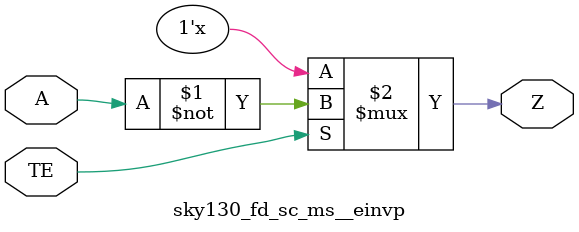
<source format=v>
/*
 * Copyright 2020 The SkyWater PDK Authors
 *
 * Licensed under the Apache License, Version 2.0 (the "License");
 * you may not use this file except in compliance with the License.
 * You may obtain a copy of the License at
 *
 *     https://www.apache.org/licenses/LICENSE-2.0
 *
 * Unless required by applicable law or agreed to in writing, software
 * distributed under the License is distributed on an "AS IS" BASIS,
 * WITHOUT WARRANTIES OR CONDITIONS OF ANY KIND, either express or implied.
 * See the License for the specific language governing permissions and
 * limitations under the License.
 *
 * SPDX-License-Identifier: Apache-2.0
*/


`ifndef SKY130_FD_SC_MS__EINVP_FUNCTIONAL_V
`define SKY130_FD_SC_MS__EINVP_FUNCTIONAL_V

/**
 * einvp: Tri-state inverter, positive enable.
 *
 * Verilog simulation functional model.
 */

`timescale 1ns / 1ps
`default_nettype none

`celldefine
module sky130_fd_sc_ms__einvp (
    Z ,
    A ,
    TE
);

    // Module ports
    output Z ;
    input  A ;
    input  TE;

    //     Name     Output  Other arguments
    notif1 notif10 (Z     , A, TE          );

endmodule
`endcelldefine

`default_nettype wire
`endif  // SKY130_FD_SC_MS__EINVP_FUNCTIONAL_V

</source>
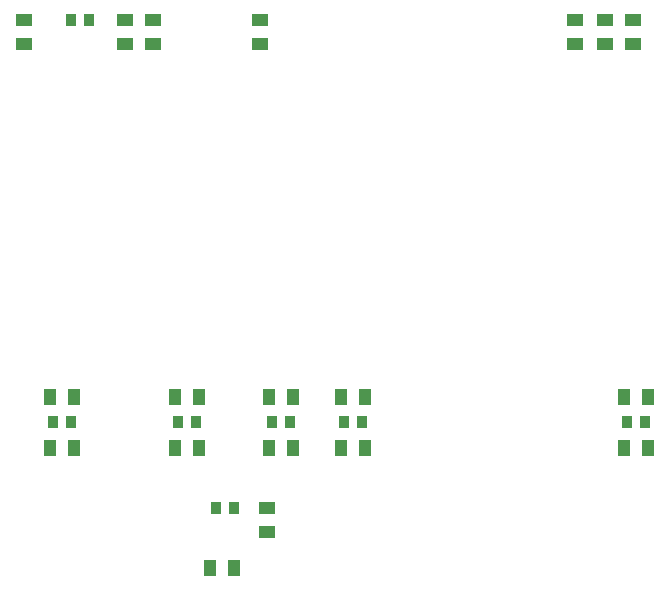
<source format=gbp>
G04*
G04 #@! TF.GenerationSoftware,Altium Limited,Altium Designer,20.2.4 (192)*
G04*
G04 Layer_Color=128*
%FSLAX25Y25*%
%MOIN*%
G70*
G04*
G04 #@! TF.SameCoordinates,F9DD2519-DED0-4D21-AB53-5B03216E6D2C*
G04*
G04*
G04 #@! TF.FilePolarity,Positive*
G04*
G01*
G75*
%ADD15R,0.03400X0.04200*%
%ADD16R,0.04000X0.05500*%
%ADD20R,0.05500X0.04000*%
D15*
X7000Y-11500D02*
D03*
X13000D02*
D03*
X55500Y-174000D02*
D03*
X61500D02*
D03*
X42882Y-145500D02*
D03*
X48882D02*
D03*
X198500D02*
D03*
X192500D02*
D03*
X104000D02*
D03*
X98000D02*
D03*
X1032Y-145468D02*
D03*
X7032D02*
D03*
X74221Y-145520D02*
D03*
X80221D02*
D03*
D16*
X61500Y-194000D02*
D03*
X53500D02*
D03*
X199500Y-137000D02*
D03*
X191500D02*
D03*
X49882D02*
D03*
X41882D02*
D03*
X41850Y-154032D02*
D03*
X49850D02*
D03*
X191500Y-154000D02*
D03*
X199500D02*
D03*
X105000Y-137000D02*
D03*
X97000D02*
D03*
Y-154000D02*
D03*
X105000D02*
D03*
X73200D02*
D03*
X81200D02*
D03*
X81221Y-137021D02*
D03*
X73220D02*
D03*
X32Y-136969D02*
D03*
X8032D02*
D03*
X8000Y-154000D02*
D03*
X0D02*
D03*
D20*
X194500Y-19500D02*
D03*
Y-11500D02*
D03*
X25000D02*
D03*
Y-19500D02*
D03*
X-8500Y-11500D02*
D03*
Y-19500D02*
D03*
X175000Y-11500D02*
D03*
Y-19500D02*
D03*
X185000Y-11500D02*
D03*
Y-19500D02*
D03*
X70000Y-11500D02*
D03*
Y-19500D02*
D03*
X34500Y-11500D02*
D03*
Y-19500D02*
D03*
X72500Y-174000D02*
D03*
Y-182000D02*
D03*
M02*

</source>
┄┄┄┄┄┄┄┄┄┄┄┄┄┄┄┄┄┄┄┄
To-do item: Looking at the listing above, which lines hold "under"? Copy every such line.

Exercise solution:
 * Licensed under the Apache License, Version 2.0 (the "License");
 * distributed under the License is distributed on an "AS IS" BASIS,
 * limitations under the License.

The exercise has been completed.